The Centre for Advanced Photonics and Process Analysis (CAPPA) is delighted to announce their researcher Dr Steven Darby has won the prestigious National Standards Authority of Ireland (NSAI) Standards and Innovation Award for 2021. The Standards and Innovation Awards acknowledge the important contribution of research and innovation to standardization and celebrate the contributions of researchers, innovators and entrepreneurs to standardization. The awards ceremony took place at the NSAI standards virtual forum on Wednesday 13 October 2021 from 3 pm to 5 pm.
Dr Steven Darby won the NSAI Innovation Award in recognition of the contribution that he, supported by Munster Technological University, made to the development of the COVID – 19 Face Covering standards, SWiFT 19 and CWA 17553. The Innovation Award is awarded to organisations that participate on NSAI Standards Committees. The Award recognises the organisation’s efforts to create new standards to assist in preventing the spread of the COVID -19 virus in an innovative manner.
The NSAI standard for barrier masks was published in response to the COVID – 19 pandemic and provides important information for manufacturers and consumers in relation to barrier masks. The specification was developed in response to a request from the Competition and Consumer Protection Commission and with the view that many Irish manufacturing companies are trying to change their production lines in response to the pandemic.
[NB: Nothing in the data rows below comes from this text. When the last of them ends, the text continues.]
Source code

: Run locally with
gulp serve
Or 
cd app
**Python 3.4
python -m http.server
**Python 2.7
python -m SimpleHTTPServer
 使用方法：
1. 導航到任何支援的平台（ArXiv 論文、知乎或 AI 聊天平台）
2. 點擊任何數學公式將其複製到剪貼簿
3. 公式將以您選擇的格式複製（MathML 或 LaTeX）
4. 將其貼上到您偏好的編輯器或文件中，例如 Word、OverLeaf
Dr Steven Darby contributed to the development of this document. As a result of this contribution he was appointed to the Irish delegation to the European Committee for Standardization (CEN), to assist with developing the CEN Workshop Agreement for Community Face Coverings.
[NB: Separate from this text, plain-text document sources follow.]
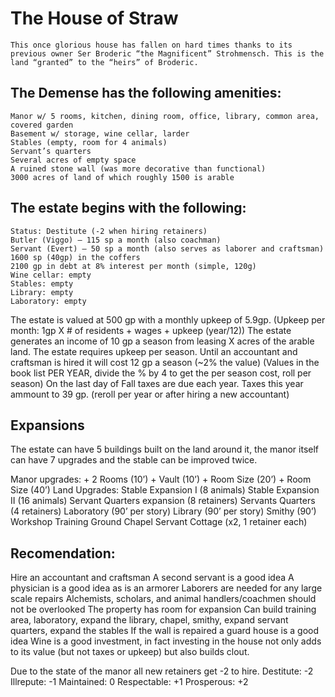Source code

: # The House of Straw
	This once glorious house has fallen on hard times thanks to its previous owner Ser Broderic “the Magnificent” Strohmensch. This is the land “granted” to the “heirs” of Broderic. 

## The Demense has the following amenities:
    Manor w/ 5 rooms, kitchen, dining room, office, library, common area, covered garden
    Basement w/ storage, wine cellar, larder
    Stables (empty, room for 4 animals)
    Servant’s quarters
    Several acres of empty space
    A ruined stone wall (was more decorative than functional)
    3000 acres of land of which roughly 1500 is arable
## The estate begins with the following:
    Status: Destitute (-2 when hiring retainers)
    Butler (Viggo) — 115 sp a month (also coachman)
    Servant (Evert) — 50 sp a month (also serves as laborer and craftsman)
    1600 sp (40gp) in the coffers
    2100 gp in debt at 8% interest per month (simple, 120g)
    Wine cellar: empty
    Stables: empty
    Library: empty 
    Laboratory: empty
The estate is valued at 500 gp with a monthly upkeep of 5.9gp.
    (Upkeep per month: 1gp X # of residents  + wages + upkeep (year/12))
The estate generates an income of 10 gp a season from leasing X acres of the arable land.
The estate requires upkeep per season. Until an accountant and craftsman is hired it will cost 12 gp a season (~2% the value)
    (Values in the book list PER YEAR, divide the % by 4 to get the per season cost, roll per season)
On the last day of Fall taxes are due each year. Taxes this year ammount to 39 gp.
    (reroll per year or after hiring a new accountant)

## Expansions
The estate can have 5 buildings built on the land around it, the manor itself can have 7 upgrades and the stable can be improved twice.

Manor upgrades: 
	+ 2 Rooms (10’)
	+ Vault (10’)
	+ Room Size (20’)
	+ Room Size (40’)
Land Upgrades:
	Stable Expansion I (8 animals)
	Stable Expansion II (16 animals)
	Servant Quarters expansion (8 retainers)
	Servants Quarters (4 retainers)
	Laboratory (90’ per story)
    Library (90’ per story)
	Smithy (90’)
	Workshop
	Training Ground
	Chapel
	Servant Cottage (x2, 1 retainer each)

## Recomendation:
Hire an accountant and craftsman
A second servant is a good idea
A physician is a good idea as is an armorer
Laborers are needed for any large scale repairs
Alchemists, scholars, and animal handlers/coachmen should not be overlooked
The property has room for expansion
Can build training area, laboratory, expand the library, chapel, smithy, expand servant quarters, expand the stables
If the wall is repaired a guard house is a good idea
Wine is a good investment, in fact investing in the house not only adds to its value (but not taxes or upkeep) but also builds clout.

Due to the state of the manor all new retainers get -2 to hire. 
Destitute: -2
Illrepute: -1
Maintained: 0
Respectable: +1
Prosperous: +2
The development of a standard on community face coverings in the context of the COVID-19 pandemic, for general use by European citizens, is a new category of product. It is inevitable that there are a wide variety of levels of performance on the market including innovate designs. Dr Darby led and facilitated research at the early stages of the standards development process in order to establish the benchmark level of performance that is suitable for the intended use of the product and protection of consumers. Dr Darby led early stage research to support the development of the Irish Standards for barrier masks and face coverings to inform performance requirements. Innovate methods of testing were used by Dr Darby and those he collaborated with in University College Dublin (UCD), University Limerick (UL) and National University of Ireland Galway (NUIG) during the research.